== Sezione del testo ==
--------------------------------
Gérald Lacroix: Sono felice

28 Ottobre 2020
Sono un uomo allegro, è dono di Dio (…), ci viene regalato se amiamo Dio” – ha detto nella Radio Kossuth il cardinale Gérald Lacriox, relatore invitato dal Congresso Eucaristico Internazionale.

La domenica alla Radio Kossuth è continuata la serie in cui possiamo conoscere la vita dei testimoni, dei relatori del Congresso Eucaristico Internazionale. Nel programma „Incontra Gesù dal vivo!” l’ultimo ospite è stato l’arcivescovo di Québec, Gérald Lacroix.
--------------------------------
== Lavoro richiesto ==
a – Trascriva dal testo su Gérald Lacroix il passo che va da "28 Ottobre 2020" a "Québec, Gérald Lacroix.".
b – Secondo il testo su Gérald Lacroix, chi è stato l'ultimo ospite del programma "Incontra Gesù dal vivo!"?
Le voci non hanno alcun legame con il testo su Gérald Lacroix.
--------------------------------
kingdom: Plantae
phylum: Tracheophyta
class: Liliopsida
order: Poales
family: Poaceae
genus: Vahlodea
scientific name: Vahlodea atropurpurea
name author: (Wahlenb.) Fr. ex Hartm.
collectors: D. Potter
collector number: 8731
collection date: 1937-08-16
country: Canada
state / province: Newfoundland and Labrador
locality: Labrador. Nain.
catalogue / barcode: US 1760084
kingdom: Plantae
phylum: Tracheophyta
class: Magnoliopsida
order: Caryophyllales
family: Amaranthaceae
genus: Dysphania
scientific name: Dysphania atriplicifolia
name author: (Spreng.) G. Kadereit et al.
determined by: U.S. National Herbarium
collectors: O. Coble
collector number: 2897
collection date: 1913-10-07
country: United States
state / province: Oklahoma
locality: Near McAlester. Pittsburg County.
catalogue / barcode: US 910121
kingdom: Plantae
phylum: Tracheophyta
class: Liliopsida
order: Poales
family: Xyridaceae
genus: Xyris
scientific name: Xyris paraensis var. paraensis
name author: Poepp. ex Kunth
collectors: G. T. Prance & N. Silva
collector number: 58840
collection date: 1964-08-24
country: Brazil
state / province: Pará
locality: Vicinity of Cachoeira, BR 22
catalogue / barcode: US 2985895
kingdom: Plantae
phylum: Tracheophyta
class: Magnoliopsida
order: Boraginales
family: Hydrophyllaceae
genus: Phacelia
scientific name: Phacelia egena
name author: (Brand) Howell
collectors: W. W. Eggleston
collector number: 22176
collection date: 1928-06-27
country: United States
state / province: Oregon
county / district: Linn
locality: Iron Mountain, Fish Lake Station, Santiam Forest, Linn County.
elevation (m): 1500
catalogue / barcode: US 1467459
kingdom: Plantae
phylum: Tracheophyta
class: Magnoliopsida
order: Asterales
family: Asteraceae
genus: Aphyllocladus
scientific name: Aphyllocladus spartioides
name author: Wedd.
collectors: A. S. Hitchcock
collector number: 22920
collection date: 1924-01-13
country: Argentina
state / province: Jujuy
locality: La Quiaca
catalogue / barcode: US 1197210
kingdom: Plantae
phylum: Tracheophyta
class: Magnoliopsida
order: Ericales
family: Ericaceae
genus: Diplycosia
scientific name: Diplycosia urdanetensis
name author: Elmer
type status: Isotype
--------------------------------
== Risposte complete ==
a –
28 Ottobre 2020
Sono un uomo allegro, è dono di Dio (…), ci viene regalato se amiamo Dio” – ha detto nella Radio Kossuth il cardinale Gérald Lacriox, relatore invitato dal Congresso Eucaristico Internazionale.

La domenica alla Radio Kossuth è continuata la serie in cui possiamo conoscere la vita dei testimoni, dei relatori del Congresso Eucaristico Internazionale. Nel programma „Incontra Gesù dal vivo!” l’ultimo ospite è stato l’arcivescovo di Québec, Gérald Lacroix.

b – L'arcivescovo di Québec, Gérald Lacroix.